Look, I'll give an example from something removed from politics. As regular readers know, not only am I a pretty serious baseball fan, but I write about it here all the time (and more; long ago, I published a few things in Baseball Prospectus, so yeah, I put in time and energy on this stuff). Indeed: every year I write a post about the Hall of Fame ballot, and I take those posts pretty seriously, doing enough research that I'm satisfied with the results. I've also read, thought, and argued quite a bit, about the Hall of Fame itself, and about virtually every player who comes up for a vote. And yet: since I'm still a couple of weeks away from my HOF post, I would really have to refresh my memory to see what I had decided about some of the close cases. And if I received a PPP poll asking me about the HOF ballot this year, I'm sure I would try to answer, but I also think there's a pretty good chance that I'd get one or more of the answers "wrong" -- in the sense that I'd give a different opinion than what I had written last year and will write again this year.

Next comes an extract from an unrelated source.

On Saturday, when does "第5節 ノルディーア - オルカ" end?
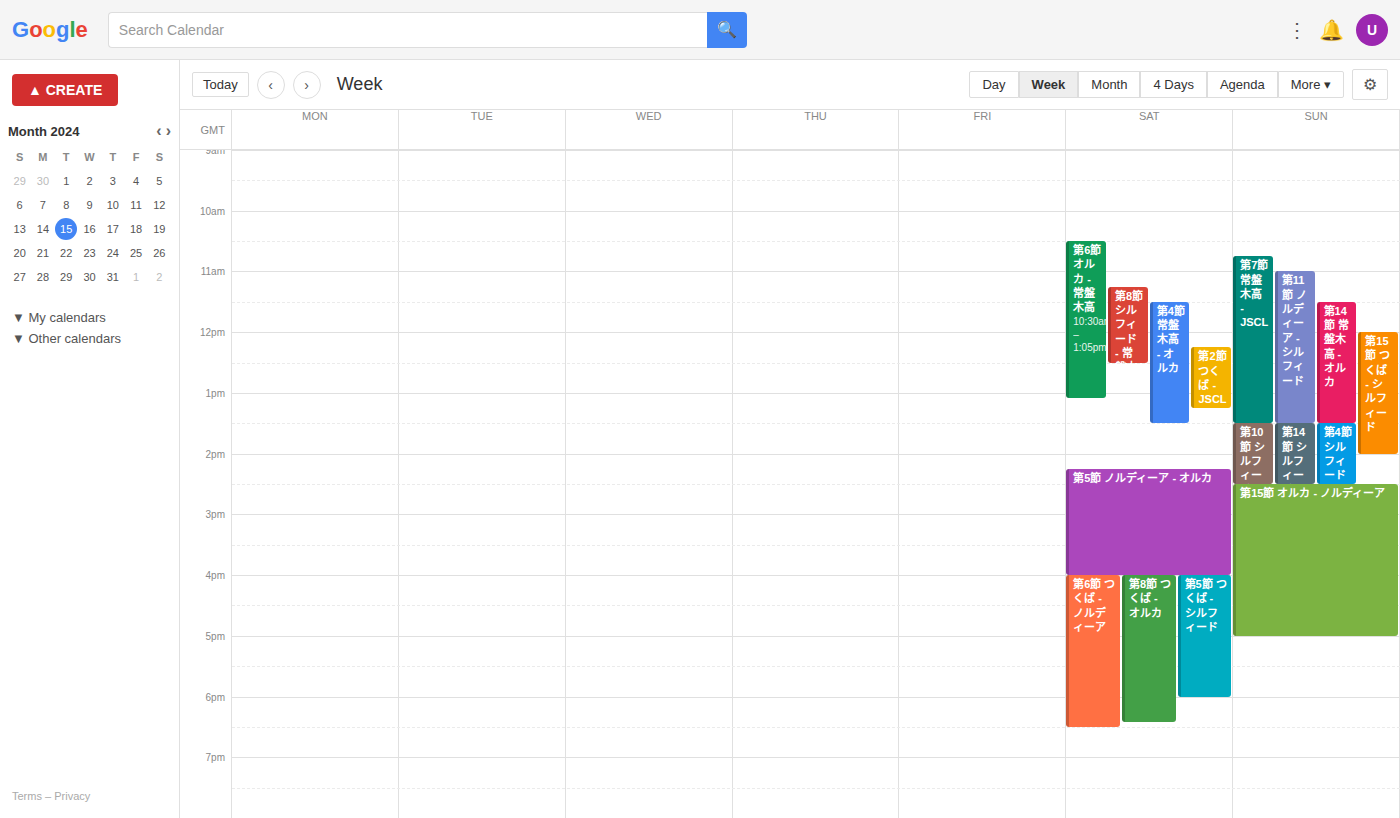
4:00 PMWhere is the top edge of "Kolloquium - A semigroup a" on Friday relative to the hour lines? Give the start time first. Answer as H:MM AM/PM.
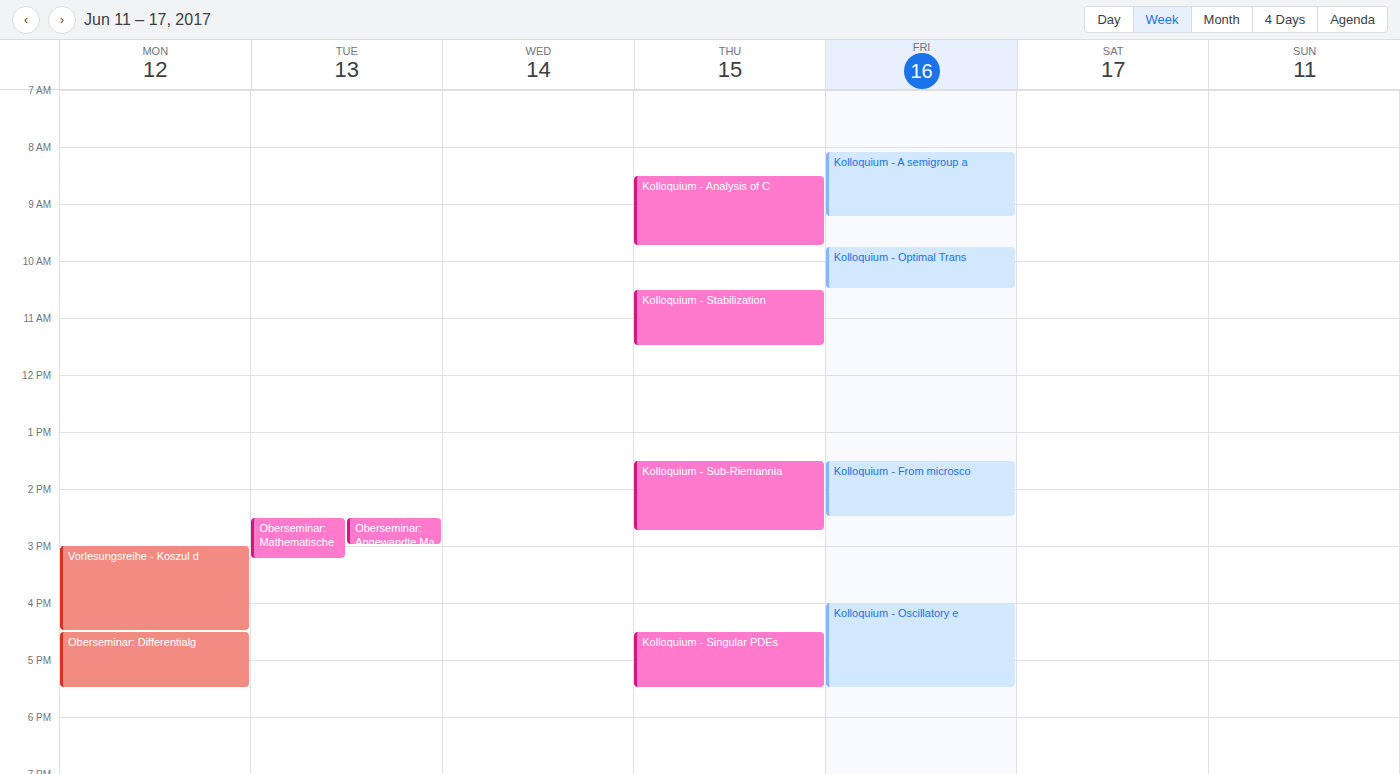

If that's true of me and the HOF ballot, just think how true it would be of the average voter and some issue she rarely thinks about. Of course you're going to get some goofy answers. Of course things such as question wording and other survey treatments can have a huge effect on the results.
Again: it's easy to make fun of the respondents, but that's the wrong reaction to this sort of thing. If all those people who got the fiscal cliff wrong suddenly were appointed to Congress and had to vote in committee on it tomorrow, they would bother to learn about it -- just as we all wait until we need it to learn all sorts of things in our lives.
So, you know, enjoy this stuff (and, yeah, I really wish someone asked more specifically if the tax increases and spending cuts in the fiscal cliff would increase or decrease the deficit). But just remember not to take public policy polling all that seriously. Yes, there are real opinions that we can get at with careful research, but it's very, very, easy to get junk even if you're trying to ask good questions. And not everyone is doing that.